§ **What this task involves**
What is needed is an exact repeat of the entries, with no pictures in it.

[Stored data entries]
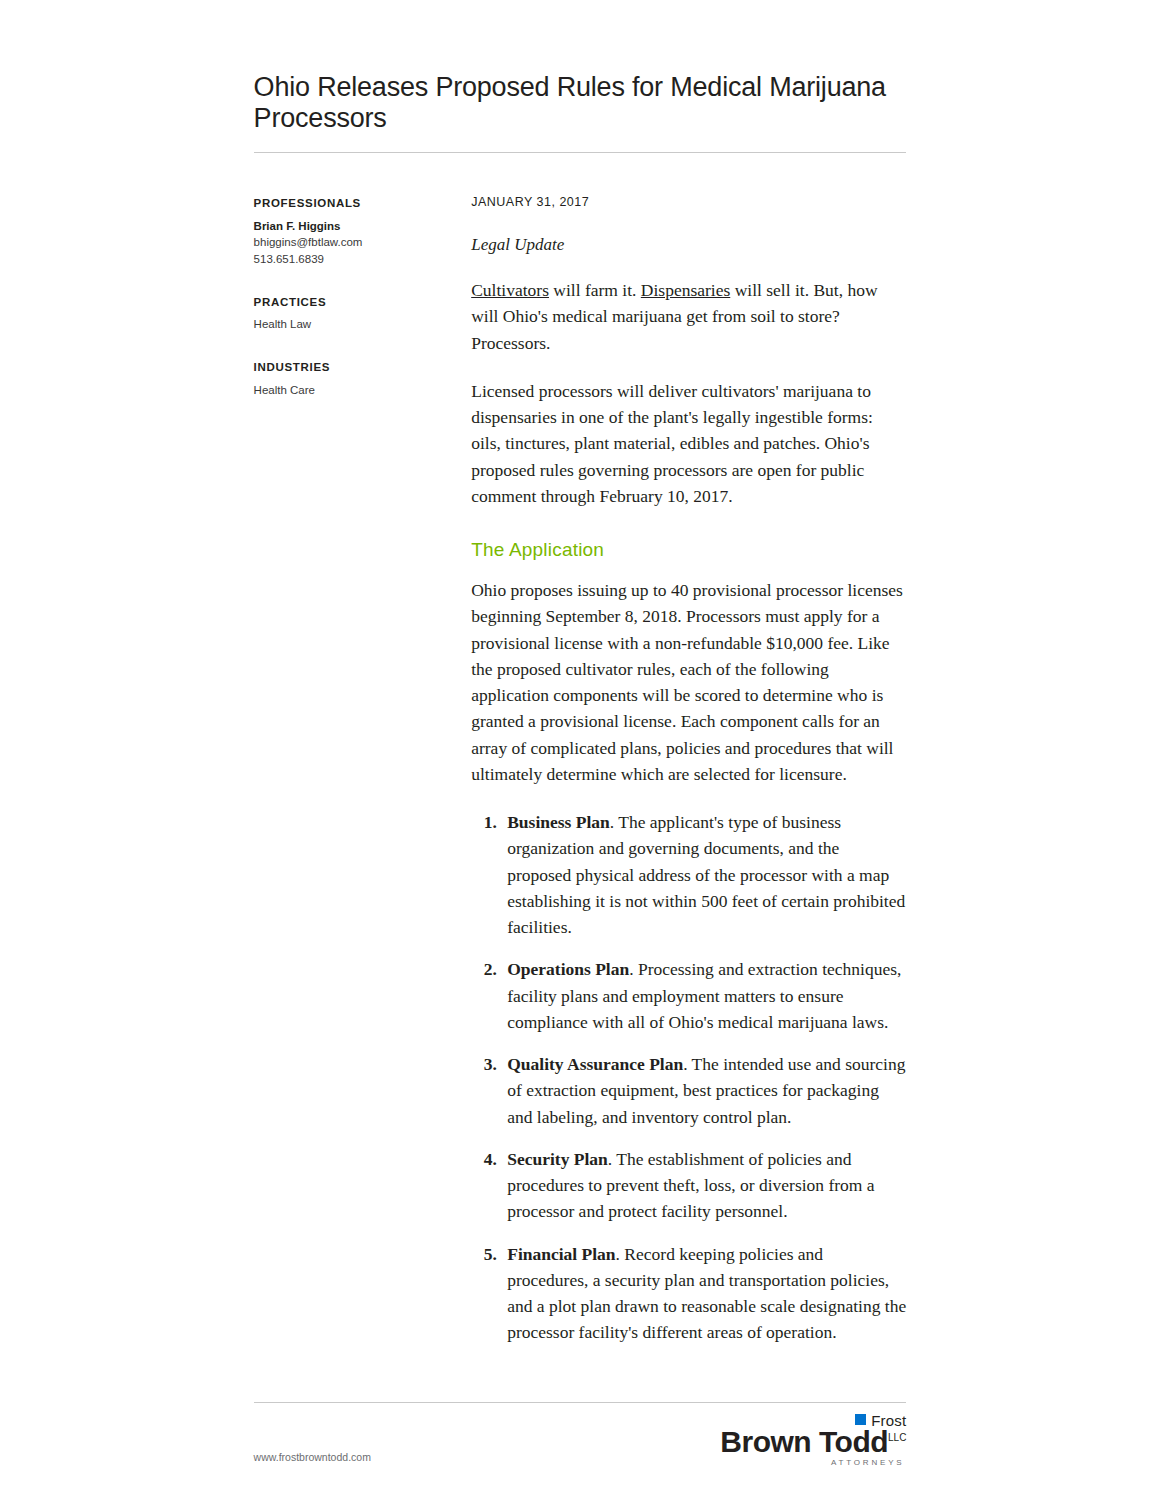Ohio Releases Proposed Rules for Medical Marijuana Processors
PROFESSIONALS
Brian F. Higgins
bhiggins@fbtlaw.com
513.651.6839
PRACTICES
Health Law
INDUSTRIES
Health Care
JANUARY 31, 2017
Legal Update
Cultivators will farm it. Dispensaries will sell it. But, how will Ohio's medical marijuana get from soil to store? Processors.
Licensed processors will deliver cultivators' marijuana to dispensaries in one of the plant's legally ingestible forms: oils, tinctures, plant material, edibles and patches. Ohio's proposed rules governing processors are open for public comment through February 10, 2017.
The Application
Ohio proposes issuing up to 40 provisional processor licenses beginning September 8, 2018. Processors must apply for a provisional license with a non-refundable $10,000 fee. Like the proposed cultivator rules, each of the following application components will be scored to determine who is granted a provisional license. Each component calls for an array of complicated plans, policies and procedures that will ultimately determine which are selected for licensure.
Business Plan. The applicant's type of business organization and governing documents, and the proposed physical address of the processor with a map establishing it is not within 500 feet of certain prohibited facilities.
Operations Plan. Processing and extraction techniques, facility plans and employment matters to ensure compliance with all of Ohio's medical marijuana laws.
Quality Assurance Plan. The intended use and sourcing of extraction equipment, best practices for packaging and labeling, and inventory control plan.
Security Plan. The establishment of policies and procedures to prevent theft, loss, or diversion from a processor and protect facility personnel.
Financial Plan. Record keeping policies and procedures, a security plan and transportation policies, and a plot plan drawn to reasonable scale designating the processor facility's different areas of operation.
www.frostbrowntodd.com
Frost
Brown ToddLLC
ATTORNEYS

§ **Solution to the exercise**
Ohio Releases Proposed Rules for Medical Marijuana Processors
PROFESSIONALS
Brian F. Higgins
bhiggins@fbtlaw.com
513.651.6839
PRACTICES
Health Law
INDUSTRIES
Health Care
JANUARY 31, 2017
Legal Update
Cultivators will farm it. Dispensaries will sell it. But, how will Ohio's medical marijuana get from soil to store? Processors.
Licensed processors will deliver cultivators' marijuana to dispensaries in one of the plant's legally ingestible forms: oils, tinctures, plant material, edibles and patches. Ohio's proposed rules governing processors are open for public comment through February 10, 2017.
The Application
Ohio proposes issuing up to 40 provisional processor licenses beginning September 8, 2018. Processors must apply for a provisional license with a non-refundable $10,000 fee. Like the proposed cultivator rules, each of the following application components will be scored to determine who is granted a provisional license. Each component calls for an array of complicated plans, policies and procedures that will ultimately determine which are selected for licensure.
Business Plan. The applicant's type of business organization and governing documents, and the proposed physical address of the processor with a map establishing it is not within 500 feet of certain prohibited facilities.
Operations Plan. Processing and extraction techniques, facility plans and employment matters to ensure compliance with all of Ohio's medical marijuana laws.
Quality Assurance Plan. The intended use and sourcing of extraction equipment, best practices for packaging and labeling, and inventory control plan.
Security Plan. The establishment of policies and procedures to prevent theft, loss, or diversion from a processor and protect facility personnel.
Financial Plan. Record keeping policies and procedures, a security plan and transportation policies, and a plot plan drawn to reasonable scale designating the processor facility's different areas of operation.
www.frostbrowntodd.com
Frost
Brown ToddLLC
ATTORNEYS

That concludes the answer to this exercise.